Beloved of God
Trees. They surround us in the Pacific Northwest and help define the character of this bioregion. Great forests unbroken for hundreds of miles once blanketed this land on which our westside cities now stand. The size and density of these stands once led us to believe that they were inexhaustible and would be with us forever. Still today we seek out old growth groves untouched by human habitation, hoping to encounter a great cedar or Douglas Fir whose girth and height will leave us dumbfounded.
For millennia before we modern immigrants arrived here, Tribal peoples have looked to the trees of these great forests for food, shelter, clothing, transportation, utensils and utility—but also spiritual insight and insignias of spiritual identity and power; living emblems connecting the spirit world with the earth (think totem pole).
My first Call in pastoral ministry brought my family to the Redwood Coast of Northwestern California. I remember the excitement of exploring those ancient forests that first summer nearly three decades ago. Driving south on Highway 101 along the Eel River we entered Humboldt Redwoods State Park, one of the last remaining refuges for the trees, and took the exit for FOUNDER’S GROVE. Stepping out of the car in that majestic grove was like stepping into a cathedral.[1] The sheer scale of the trees left us slack jawed and tongue-tied. Within a ten mile radius of where we stood were some of the largest and most accessible Redwood giants on the planet—trees that towered over 350 feet, with trunks measuring 15 feet or more in diameter, some of which had begun as seedlings when Jesus was a toddler.
Ancient ancestors of this species—Sequoia sempervirens—had been reaching for the sky along the coast of the western Pacific for scores of millions of years. Redwoods had been turning soil, air, and water into leaf, branch and trunk eons before human beings appeared on planet Earth. So ancient is their lineage that the footfalls of dinosaurs once echoed between their trunks.[2] Now we were standing in their shadows, craning our necks in awe, hushed and humbled by these greatest of living beings.

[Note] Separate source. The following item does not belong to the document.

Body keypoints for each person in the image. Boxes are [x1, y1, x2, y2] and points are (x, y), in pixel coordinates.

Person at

The greatest of the world’s remaining Redwoods have names given to them. And a champion among champions was a tree in Founder’s Grove called The Dyerville Giant. As tall as a 30-story building at 370 ft, with a diameter of 17 ft., a circumference of 52, and weighing perhaps a million pounds, the Dyerville Giant was one amazing plant. As we stood there touching its trunk in 1986 it was easy to imagine it would be standing for many generations yet to come. But after a series of heavy winter storms swept through the region in the winter of 1991, saturating soils and weakening shallow root systems, The Dyerville Giant was clipped by a younger neighbor and came crashing to the ground the night of March 24.

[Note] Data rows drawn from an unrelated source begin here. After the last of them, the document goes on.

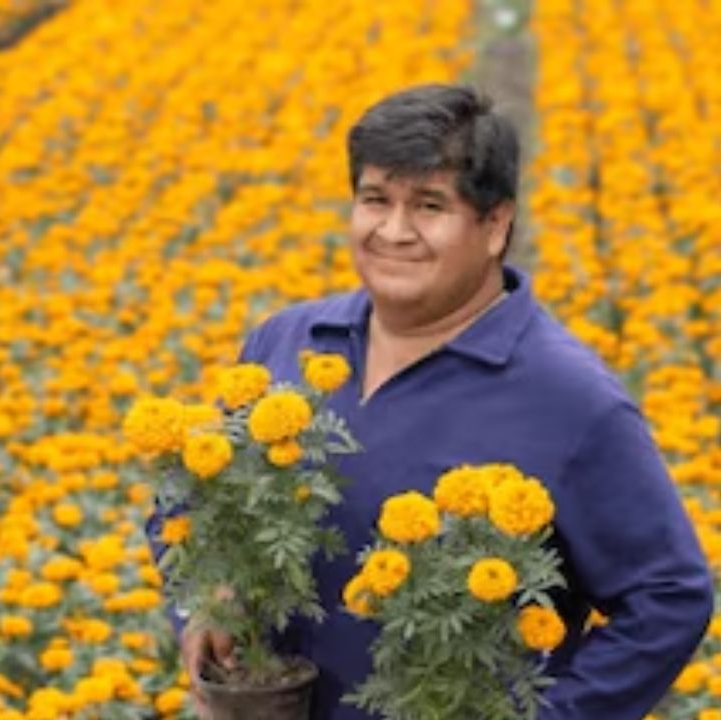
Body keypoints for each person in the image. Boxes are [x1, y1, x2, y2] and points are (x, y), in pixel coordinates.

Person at [146, 83, 714, 719]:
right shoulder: (287, 343)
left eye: (428, 205)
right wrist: (203, 603)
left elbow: (668, 598)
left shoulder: (569, 399)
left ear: (495, 225)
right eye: (375, 200)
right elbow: (191, 499)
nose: (394, 231)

Word of the tree’s fall spread swiftly, and foresters and scientists moved in quickly to study the tree and to take sprigs from its crown for grafting onto healthy seedlings, thus preserving the genes of the fallen giant. From the point of the graft onward it would be the Giant’s “super genes” at work.
Ezekiel’s message from the passage above paints a picture of a whole ecological subculture existing and even thriving under this great CEDAR transplanted by God. It provided God’s exiled people then, and it provides us now, with an image of the expansiveness of God’s vision for the earth’s future and a new image of the Tree of Life, in whose branches all peoples and all nations shall find their true home.
As we move this month from the Season of Light to the Season of Lent, the mid-week Lenten services we share with sisters and brothers from Calvary Lutheran will invite us to contemplate images of TREES that form a “scaffolding” of sorts within the Scriptures. Our 40 day sojourn, beginning with Ash Wednesday, February 18, is a period of spiritual renewal. I, for one, look forward to having that renewal include walks among the trees.